▶ [Brief]:
Find all lines with the word "Chak" in the material, then copy them.

[Opening Material to process section]

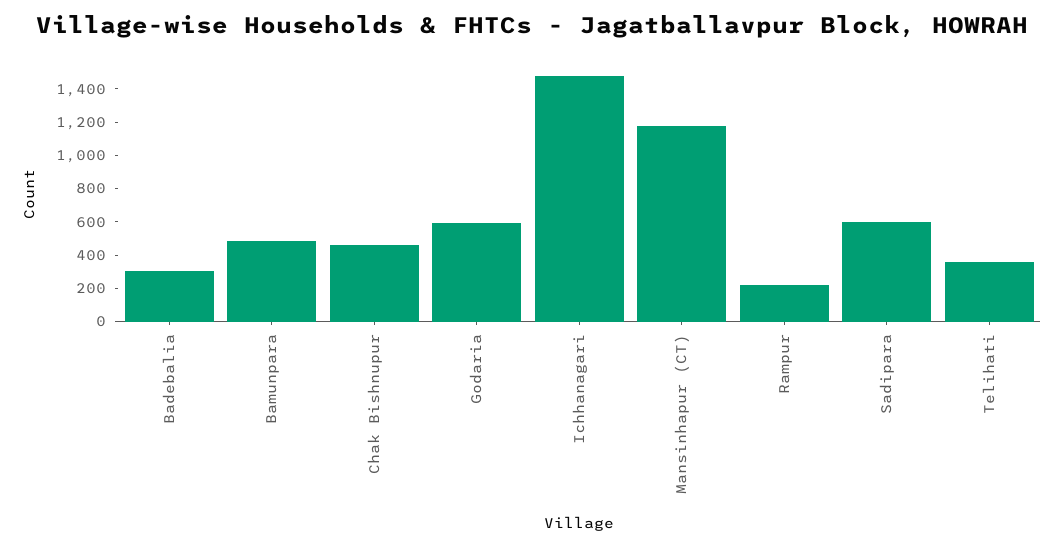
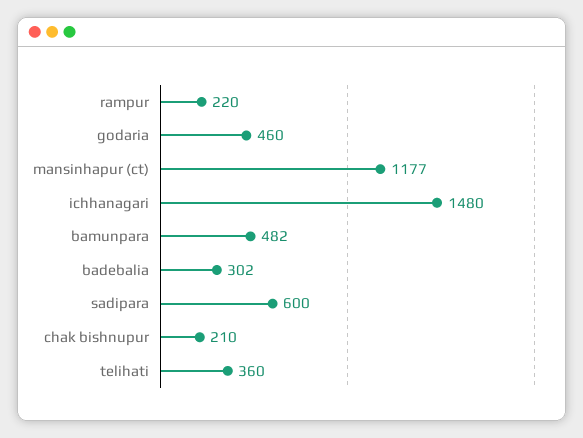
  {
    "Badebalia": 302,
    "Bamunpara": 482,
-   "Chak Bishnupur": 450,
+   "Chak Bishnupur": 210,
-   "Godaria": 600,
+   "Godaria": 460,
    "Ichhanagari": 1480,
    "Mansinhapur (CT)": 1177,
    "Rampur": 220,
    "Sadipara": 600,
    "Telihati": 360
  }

[Closing Material to process section]
[Opening Material to process section]

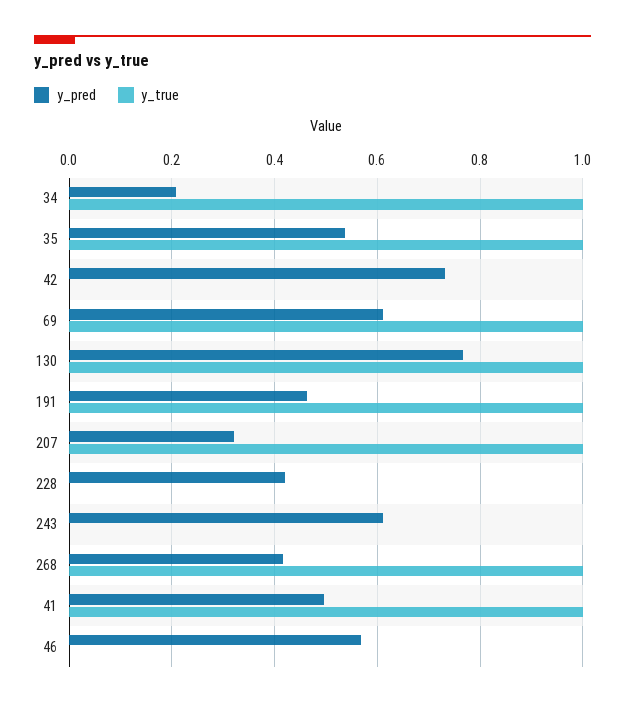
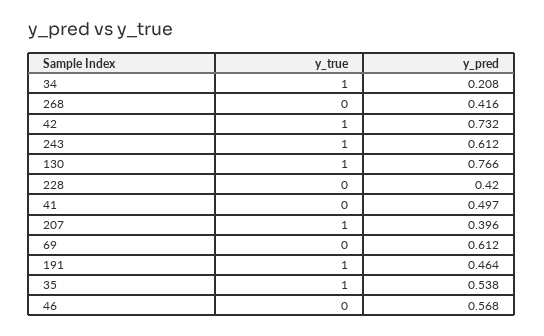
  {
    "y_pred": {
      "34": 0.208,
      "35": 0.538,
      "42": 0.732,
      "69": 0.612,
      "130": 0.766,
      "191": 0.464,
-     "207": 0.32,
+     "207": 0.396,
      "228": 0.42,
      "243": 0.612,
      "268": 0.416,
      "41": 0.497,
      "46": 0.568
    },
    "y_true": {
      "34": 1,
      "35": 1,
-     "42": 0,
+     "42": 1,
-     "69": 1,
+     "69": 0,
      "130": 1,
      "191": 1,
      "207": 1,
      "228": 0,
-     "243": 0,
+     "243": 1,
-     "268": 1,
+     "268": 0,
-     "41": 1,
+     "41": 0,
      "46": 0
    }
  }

[Closing Material to process section]

▶ [Exercise result]:
-   "Chak Bishnupur": 450,
+   "Chak Bishnupur": 210,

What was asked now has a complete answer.